On July 20th 2023, with the help of Jorge Vallejo, Karin Schistek and I recorded my solo piano piece making sense of at the Folkwang University’s Tonaufnahmestudio. There are no electronics in this piece but Jorge did make a single-camera video recording—with some music manuscript paper flourishes after the recording was done—which Karin then used to make a highly-colourful montage.

We used four microphone pairs in the recording, one of which (by Earworx) used a special piano mount very near to the strings. This is not to everyone’s taste and despite initially getting a little excited about the sound they capture, in the end they played only a very minor role in colouring the sound image. Nevertheless, all eight mics were EQ’d, delay-compensated, mixed, and spatialised in 5th Order Ambisonic space. Significant use was made of the Spatial Audio Designer binaural rendering engine (SAD) as well as the Stratus 3d immersive reverb plugin, so a conversion process was necessary from 36-channel 5th order Ambisonics to Atmos 7.1.6 immersive, and back again, for the mix. Masters were made in stereo, binaural, and 5.0 surround, though any immersive format is still possible of course.

Particularly interesting for me here was some more experimentation with ‘immersive binaural’ rendering. We can discuss till the cows come home the sense and success of faking (yes, that’s really what it is) an ‘immersive experience’ over normal stereo headphones, but I’m a fan. I remain enthusiastic but sceptical about the truly immersive aspect of such endeavours. I don’t think many of us will hear sounds as convincingly coming from behind or above, but there is, for me, certainly a sense of placement beyond that which we can achieve in simple stereo mixes. Above all I enjoy experimenting with the different ‘rooms’ that SAD’s Tom Ammermann has prepared for our delight. They colour the sound significantly—and there’s no way to have a favourite in general, I feel, as they’re too input-dependent—but they really put the mix into a convincing space.

The final binaural version in this project uses SAD’s Enhancement Sydney location for the immersive render. You can compare the two approaches, to the extent this is really possible using lossy compressed audio, in the videos below. Do bear in mind that the binaural version is not merely a placement of the stereo master into ‘binaural space’, rather the two involve different renders and then different mastering processes in order to achieve their quite distinct results.

 

Programme Note

Deutsch: kurz

making sense of ist eine algorithmische, oft besoffen-klingende Anspielung auf die Klaviermusik der Spätromantik bzw. freiatonalen Epoche. Dagegen gesetzt und hineingemischt sind Strukturen ganz doofen, plumpen, wiederholungslustigen, oft dreiklängiger Charakters.

English: short

making sense of is an algorithmic, often drunken-sounding allusion to the piano music of the late romantic or free-atonal epoch. Set against this and thrown into the mix are structures of a quite silly, clumsy, repetitive, often triadic character.

English: medium

Besides living with pianist Karin Schistek for now more than twenty years, I have been improvising with her too in a number of different contexts.
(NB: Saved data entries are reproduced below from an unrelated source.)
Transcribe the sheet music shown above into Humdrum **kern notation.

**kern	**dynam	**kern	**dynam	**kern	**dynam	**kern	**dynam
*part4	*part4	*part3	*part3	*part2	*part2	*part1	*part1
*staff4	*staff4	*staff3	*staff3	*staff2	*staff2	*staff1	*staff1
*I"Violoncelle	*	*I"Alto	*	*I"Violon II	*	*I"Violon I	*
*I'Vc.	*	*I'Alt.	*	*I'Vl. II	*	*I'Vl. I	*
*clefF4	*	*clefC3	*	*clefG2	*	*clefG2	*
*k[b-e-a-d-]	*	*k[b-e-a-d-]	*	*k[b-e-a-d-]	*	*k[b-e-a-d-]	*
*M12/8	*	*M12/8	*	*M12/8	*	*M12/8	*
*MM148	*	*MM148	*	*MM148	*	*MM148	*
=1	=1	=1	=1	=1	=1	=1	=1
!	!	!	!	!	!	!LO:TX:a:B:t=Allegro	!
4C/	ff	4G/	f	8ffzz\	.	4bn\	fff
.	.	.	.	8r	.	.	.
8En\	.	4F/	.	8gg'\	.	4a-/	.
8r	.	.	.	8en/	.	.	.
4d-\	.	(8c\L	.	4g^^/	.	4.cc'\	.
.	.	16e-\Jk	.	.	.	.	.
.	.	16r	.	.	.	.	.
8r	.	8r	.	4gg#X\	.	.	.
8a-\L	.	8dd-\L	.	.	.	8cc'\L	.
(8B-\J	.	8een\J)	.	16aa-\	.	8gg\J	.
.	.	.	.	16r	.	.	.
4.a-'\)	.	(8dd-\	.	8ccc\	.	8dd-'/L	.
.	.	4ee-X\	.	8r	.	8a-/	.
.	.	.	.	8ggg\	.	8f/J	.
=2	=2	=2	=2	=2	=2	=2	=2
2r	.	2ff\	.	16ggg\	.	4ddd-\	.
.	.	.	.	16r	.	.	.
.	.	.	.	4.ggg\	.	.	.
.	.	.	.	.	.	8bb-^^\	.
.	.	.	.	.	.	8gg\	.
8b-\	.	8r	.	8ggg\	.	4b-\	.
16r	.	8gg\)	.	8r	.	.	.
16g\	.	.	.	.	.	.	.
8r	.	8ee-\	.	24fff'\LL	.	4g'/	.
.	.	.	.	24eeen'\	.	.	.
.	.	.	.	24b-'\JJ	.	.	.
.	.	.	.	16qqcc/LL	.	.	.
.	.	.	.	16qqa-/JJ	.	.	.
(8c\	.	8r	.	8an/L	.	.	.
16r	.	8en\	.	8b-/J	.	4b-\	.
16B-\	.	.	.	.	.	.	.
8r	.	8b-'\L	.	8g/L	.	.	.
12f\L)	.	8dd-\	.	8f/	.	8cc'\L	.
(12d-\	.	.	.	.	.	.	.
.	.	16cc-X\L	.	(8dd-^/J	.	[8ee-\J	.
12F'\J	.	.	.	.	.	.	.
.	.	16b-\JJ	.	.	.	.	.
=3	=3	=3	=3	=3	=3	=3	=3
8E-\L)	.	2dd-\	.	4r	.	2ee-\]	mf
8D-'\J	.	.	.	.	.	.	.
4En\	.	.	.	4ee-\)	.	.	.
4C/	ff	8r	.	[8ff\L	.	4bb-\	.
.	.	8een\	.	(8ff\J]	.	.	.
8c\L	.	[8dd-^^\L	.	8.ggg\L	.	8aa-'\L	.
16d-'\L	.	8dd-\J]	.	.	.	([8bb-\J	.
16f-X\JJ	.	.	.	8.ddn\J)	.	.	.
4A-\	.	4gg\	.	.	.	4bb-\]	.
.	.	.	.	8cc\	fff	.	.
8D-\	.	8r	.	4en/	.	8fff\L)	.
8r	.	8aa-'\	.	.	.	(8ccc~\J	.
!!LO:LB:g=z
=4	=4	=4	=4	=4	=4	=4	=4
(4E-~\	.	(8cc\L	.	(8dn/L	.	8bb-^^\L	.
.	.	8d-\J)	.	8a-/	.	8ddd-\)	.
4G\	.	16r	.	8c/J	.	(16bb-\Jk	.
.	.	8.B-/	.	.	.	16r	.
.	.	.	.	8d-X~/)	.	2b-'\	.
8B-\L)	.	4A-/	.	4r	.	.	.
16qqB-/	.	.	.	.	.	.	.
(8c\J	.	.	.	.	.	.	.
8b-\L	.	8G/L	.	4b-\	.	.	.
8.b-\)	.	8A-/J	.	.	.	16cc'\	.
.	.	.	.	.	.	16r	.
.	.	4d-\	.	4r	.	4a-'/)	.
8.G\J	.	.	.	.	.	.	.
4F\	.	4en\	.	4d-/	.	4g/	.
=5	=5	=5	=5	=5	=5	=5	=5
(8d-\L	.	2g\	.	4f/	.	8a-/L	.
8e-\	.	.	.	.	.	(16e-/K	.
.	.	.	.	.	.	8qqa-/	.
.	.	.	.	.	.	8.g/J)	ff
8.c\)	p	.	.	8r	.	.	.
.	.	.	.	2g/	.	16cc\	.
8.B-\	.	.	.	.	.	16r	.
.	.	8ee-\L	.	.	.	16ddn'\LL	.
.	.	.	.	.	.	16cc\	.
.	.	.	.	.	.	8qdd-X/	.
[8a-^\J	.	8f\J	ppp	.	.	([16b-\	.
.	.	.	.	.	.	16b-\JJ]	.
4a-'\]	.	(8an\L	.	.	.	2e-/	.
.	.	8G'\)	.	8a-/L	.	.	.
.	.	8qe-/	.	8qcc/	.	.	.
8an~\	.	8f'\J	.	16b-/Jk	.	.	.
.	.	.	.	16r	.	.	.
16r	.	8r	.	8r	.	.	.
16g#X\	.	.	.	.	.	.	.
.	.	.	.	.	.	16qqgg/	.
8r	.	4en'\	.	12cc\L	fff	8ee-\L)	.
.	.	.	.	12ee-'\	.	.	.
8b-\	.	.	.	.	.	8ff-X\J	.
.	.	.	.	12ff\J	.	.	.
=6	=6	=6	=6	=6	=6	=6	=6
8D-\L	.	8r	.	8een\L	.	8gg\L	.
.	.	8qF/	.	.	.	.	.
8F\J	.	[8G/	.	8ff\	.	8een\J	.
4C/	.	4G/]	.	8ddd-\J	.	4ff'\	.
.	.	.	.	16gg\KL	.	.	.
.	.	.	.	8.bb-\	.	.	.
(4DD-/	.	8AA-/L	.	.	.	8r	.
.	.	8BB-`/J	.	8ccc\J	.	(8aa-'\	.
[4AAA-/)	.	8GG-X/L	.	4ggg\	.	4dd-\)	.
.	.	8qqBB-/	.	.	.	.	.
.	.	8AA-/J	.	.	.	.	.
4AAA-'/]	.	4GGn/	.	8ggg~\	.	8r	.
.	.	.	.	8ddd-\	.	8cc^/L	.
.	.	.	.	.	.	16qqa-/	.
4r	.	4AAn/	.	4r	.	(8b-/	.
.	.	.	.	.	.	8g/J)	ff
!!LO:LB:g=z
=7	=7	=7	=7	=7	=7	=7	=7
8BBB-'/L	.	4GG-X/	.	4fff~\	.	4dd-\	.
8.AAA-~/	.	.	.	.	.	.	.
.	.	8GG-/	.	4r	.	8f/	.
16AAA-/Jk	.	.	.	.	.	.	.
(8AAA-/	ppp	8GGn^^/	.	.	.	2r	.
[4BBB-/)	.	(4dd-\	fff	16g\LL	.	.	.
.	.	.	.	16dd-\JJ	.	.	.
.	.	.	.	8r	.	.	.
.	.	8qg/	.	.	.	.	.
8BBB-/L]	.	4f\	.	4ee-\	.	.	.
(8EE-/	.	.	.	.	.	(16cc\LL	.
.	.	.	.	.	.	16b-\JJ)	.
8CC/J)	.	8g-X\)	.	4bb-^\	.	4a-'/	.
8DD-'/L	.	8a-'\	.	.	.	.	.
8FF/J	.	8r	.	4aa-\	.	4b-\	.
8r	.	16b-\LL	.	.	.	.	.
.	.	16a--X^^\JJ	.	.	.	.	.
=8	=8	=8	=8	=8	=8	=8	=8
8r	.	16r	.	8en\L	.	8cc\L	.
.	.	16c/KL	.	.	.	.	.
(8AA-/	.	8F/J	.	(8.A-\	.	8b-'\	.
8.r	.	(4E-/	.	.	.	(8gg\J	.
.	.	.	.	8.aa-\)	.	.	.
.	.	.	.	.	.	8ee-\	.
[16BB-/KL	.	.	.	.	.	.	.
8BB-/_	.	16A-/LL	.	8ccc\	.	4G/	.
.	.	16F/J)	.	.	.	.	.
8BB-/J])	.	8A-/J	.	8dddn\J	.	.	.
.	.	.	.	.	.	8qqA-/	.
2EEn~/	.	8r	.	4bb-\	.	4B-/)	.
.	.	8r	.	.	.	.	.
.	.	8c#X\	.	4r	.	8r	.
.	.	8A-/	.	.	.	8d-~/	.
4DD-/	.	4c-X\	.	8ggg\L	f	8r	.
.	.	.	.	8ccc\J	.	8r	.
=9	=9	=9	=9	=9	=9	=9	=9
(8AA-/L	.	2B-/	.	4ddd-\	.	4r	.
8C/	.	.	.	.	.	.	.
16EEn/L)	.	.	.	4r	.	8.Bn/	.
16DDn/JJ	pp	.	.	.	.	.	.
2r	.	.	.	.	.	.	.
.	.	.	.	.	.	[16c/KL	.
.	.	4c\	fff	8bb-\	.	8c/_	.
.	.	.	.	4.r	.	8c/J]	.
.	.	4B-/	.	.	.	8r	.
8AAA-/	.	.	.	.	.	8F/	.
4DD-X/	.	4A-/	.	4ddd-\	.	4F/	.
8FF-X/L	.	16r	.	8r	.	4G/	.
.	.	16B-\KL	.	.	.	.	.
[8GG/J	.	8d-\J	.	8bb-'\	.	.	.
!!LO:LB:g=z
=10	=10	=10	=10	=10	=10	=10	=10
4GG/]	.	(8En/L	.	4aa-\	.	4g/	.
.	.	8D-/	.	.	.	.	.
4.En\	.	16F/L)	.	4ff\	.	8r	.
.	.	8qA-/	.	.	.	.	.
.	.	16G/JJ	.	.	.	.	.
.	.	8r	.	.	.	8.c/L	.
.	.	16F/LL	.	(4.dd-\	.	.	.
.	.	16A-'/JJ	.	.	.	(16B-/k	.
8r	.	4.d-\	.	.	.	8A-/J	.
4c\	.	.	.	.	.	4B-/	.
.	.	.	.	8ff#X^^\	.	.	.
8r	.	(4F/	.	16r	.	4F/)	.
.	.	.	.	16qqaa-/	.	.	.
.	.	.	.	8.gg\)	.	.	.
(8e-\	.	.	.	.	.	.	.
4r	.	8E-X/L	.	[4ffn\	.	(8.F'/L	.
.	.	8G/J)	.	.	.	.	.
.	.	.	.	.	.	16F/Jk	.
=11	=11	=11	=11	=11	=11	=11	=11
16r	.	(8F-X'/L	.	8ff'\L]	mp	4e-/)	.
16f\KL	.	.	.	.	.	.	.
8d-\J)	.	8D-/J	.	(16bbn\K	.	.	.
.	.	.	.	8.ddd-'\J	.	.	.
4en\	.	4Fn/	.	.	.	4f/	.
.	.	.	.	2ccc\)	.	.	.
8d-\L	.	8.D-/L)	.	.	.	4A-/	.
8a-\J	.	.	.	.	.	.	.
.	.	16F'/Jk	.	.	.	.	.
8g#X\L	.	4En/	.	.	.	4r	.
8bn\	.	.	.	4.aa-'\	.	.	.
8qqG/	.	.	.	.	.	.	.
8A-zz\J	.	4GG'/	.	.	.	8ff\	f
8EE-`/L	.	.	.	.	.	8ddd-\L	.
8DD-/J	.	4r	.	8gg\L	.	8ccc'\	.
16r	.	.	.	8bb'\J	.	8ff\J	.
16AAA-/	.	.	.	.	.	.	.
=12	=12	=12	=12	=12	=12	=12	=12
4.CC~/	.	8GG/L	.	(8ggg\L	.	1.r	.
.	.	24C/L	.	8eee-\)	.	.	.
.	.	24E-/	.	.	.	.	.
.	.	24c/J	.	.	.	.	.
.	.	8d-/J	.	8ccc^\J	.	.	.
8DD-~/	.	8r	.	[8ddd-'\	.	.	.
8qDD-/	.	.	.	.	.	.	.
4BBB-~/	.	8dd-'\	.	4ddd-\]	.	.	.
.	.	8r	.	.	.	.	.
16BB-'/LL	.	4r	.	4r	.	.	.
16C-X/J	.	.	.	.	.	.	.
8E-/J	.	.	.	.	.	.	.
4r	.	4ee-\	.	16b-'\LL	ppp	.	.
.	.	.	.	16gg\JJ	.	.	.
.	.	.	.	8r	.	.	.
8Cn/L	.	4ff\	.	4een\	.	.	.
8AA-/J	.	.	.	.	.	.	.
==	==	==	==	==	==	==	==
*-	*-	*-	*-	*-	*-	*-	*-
Karin’s consistent and colourful sense of harmony always struck me when playing together, so I wanted to highlight that in this piece. Though algorithmically elaborated, the harmonic material is derived from improvisations Karin made and which I subsequently notated and analysed. So although I can fairly assert that Karin herself would not have come up with this music, its provenance is at least a little blurred. But this is always the case with instrumental music, to a certain extent at least, given the overarching collaboration undertaken by musicians and composers across centuries.

To an extent all interpreters, as well as audiences, must make sense of the abstract structures a piece of music such as this proposes. Here in particular though there is an extra level of making sense of during the compositional process in that, after the harmonic elaborations and structures were complete, the rhythmic structures were then derived from my jitterbugalgorithm. These are more usually quite complicated—as evidenced in, for instance, my Durchhaltevermögen for solo violin—but here they have been made sense of, or simplified, via quantisation methods. This leads to quite different music, something rather compelling when looking at music from the point of view of its presentation in and subsequent interpretation out of symbolic notation.

The subtitle of this work is all color must be one or let the world be done (there’ll be a chance, we’ll all be orange!). This was taken from the Gregory Corso poem America Politica Historia, in Spontaneity, published in 1970. The significance of the subtitle is apparent in several recent as well as timeless political contexts, but takes on renewed import in the hands of a particularly sensitive and synaesthetic pianist such as Karin.